Немузыкальная пауза. Буревестник недолетел.
Так мы агитировали на выборах в Верховный Совет.
Мои идеологические расхождения со школой начались уже в комсомоле, — это, считай, 55-й-56-й, девятый и десятый классы. Я перетек в комсомол из пионерии так плавно, что даже не помню ни кто меня рекомендовал, ни когда это было. Помню только первый визит в райком, помещавшийся на Красносельской между двумя станциями метро, ближе к Сокольникам. Помню странное сочетание внутренней напряженности и внешней, ритуальной скуки происходящего.
Школьный комсомол был неотъемлемой частью учебного процесса. А мне с позиций вполне ортодоксального юношеского максимализма казалось, что комсомол — это способ и средство преобразовать мир. Не может школьный принцип, пусть даже от святых слов Ленина идущий, «Учиться, учиться и учиться» определять нравственное содержание, даже учебы. Тогда я, наверное, формулировал это иначе, но начались мои шатания ровно с этого места. Вот как это было.

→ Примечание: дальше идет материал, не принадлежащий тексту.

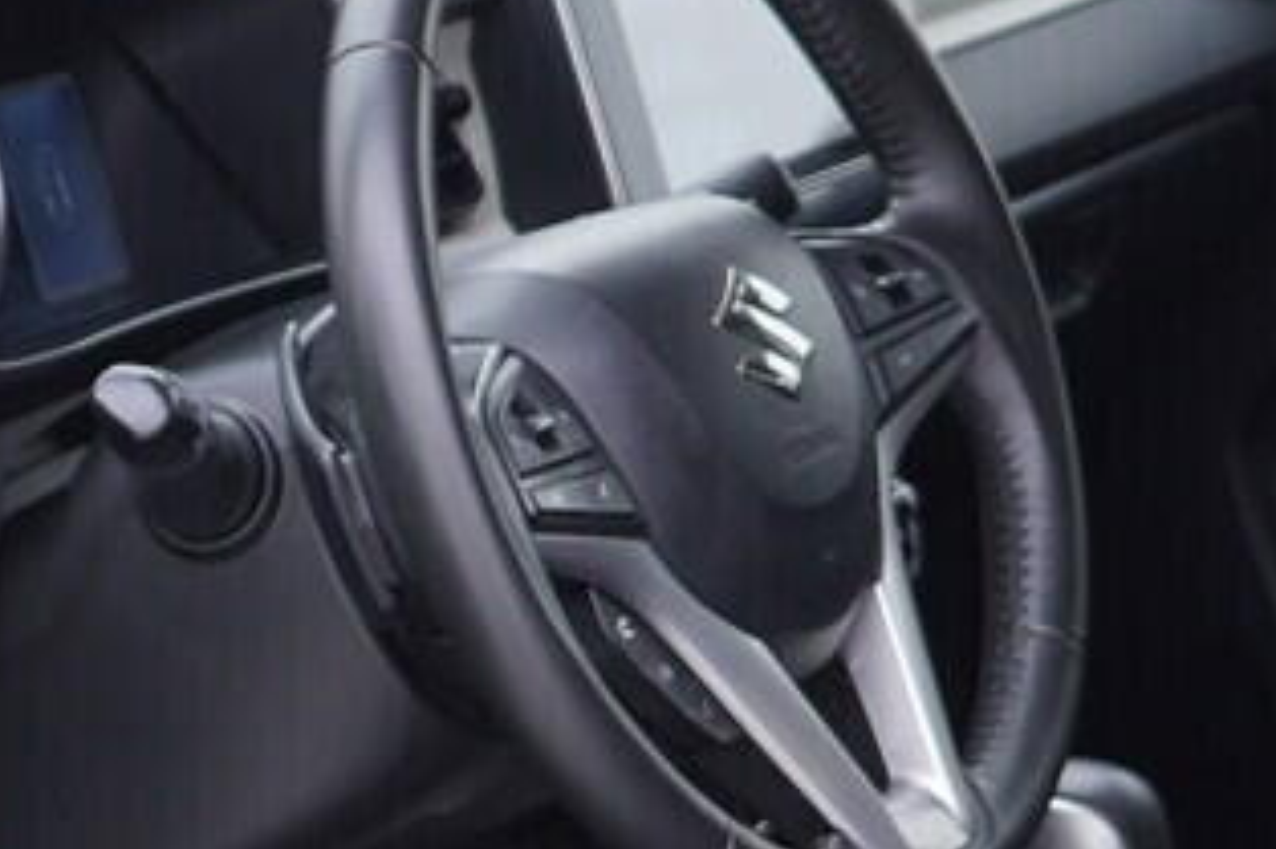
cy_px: 821
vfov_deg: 8.3
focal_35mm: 165
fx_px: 5845
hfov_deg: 12.3
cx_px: -45
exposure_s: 1/40
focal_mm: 24
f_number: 2.8
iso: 125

Когда Таптыков набирал учителей, а делал он это, как вы помните, очень толково, одним из критериев был и такой: если у учителя дети соответствовали по возрасту и полу, он брал их в школу семьями. Это, очевидно, был еще один дополнительный способ заманить в новую школу хорошего учителя. Так завучем нашим с первого же года стал Николай Игнатьевич Ермишкин. Двое его сыновей — Роман и Егор — учились один в моем классе, другой — годом старше. Так же, как Валя Гугин, как сын нашей первой училки по русскому и литературе Завадской. И ее фамилия в наших школьных святцах повторялась и в графе учитель, и в графе ученик.

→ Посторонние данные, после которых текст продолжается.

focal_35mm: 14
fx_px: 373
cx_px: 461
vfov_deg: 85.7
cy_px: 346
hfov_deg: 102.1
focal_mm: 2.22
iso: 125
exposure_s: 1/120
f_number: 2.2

Завучем Николай Игнатьевич был замечательным: при всей внешней строгости он был душа-человек, он не спешил в конфликтах стать на сторону учителя, помогал ученику разобраться в своих чувствах, амбициях и даже фобиях, и о чем вообще говорить — вел себя как отец твоих ровесников: мудро, доброжелательно, а главное, вовлеченно, не отгораживаясь от тебя разницей в опыте и возрасте. За все годы его работы завучем не припомню случая, чтобы кто-то вышел из его кабинета непонятым или униженным. Словом, классный был мужик. Что он преподавал, вот этого, убей бог, вспомнить не могу, видимо, не это было его сильной стороной. А может быть, он нам и ничего не преподавал — младших учил — так тоже может быть.

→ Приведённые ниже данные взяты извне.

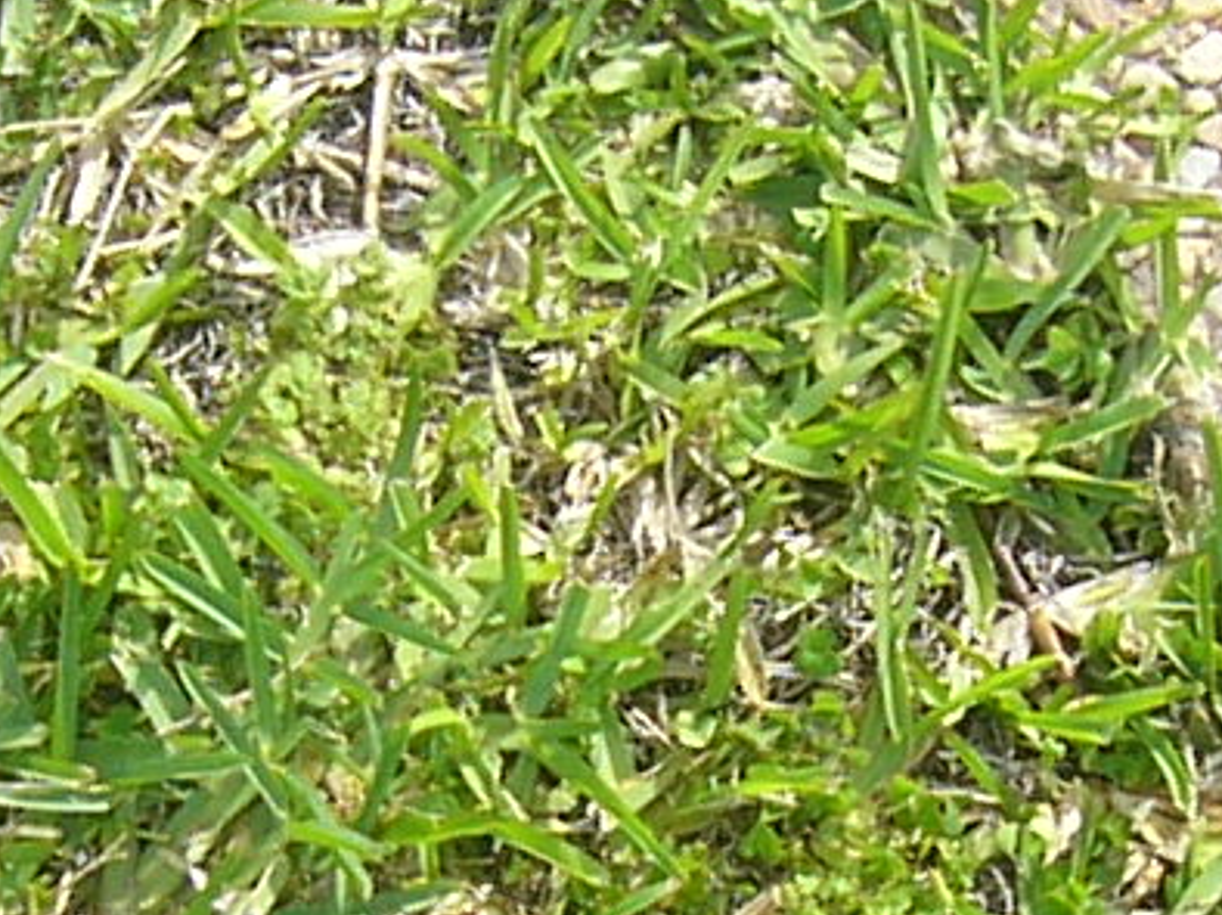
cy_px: 828
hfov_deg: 10.9
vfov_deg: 8.1
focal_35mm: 182
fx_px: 6421
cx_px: 360
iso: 50
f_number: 8
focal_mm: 5.8
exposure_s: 1/125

И вот уходит Таптыков, и директором школы и по логике, и по справедливости назначают Ермишкина. И появляется совершенно другой человек, на бывшего завуча похожий только внешне. Перемена была такая разительная, что не заметить ее могли только школьные воробьи — они кормились все теми же крошками из школьного буфета. Никогда до этого, да и потом в такой чистой, законченной форме не видел я закон некомпетентности Паркинсона. Сменились приоритеты: до — он ощущал ответственность за учеников перед директором, после — за школу перед высшим неведомым нам начальством. Покосился центр тяжести, как если бы вздыбленного фальконетовского коня уронили на четыре рабочие ноги — все стало не так, коряво, нелепо, неудобно. Его человеческое достоинство перестало охранять его, а стало абстрактным достоинством представляемой им власти. Там, где были уверенность в себе и в своих суждениях, возникла оглядка на идеологически верное, абстрактное понимание «правильного и неправильного». Вместо душевности — сухость. И — самое для меня непереносимое в том возрасте: «Вам этого не понять в ваши юные годы». Не прошло и полгода, как мы схлестнулись. Повод был на вид смешной и нелепый, но в нравственных координатах «наших юных годов», пожалуй, страшноватый.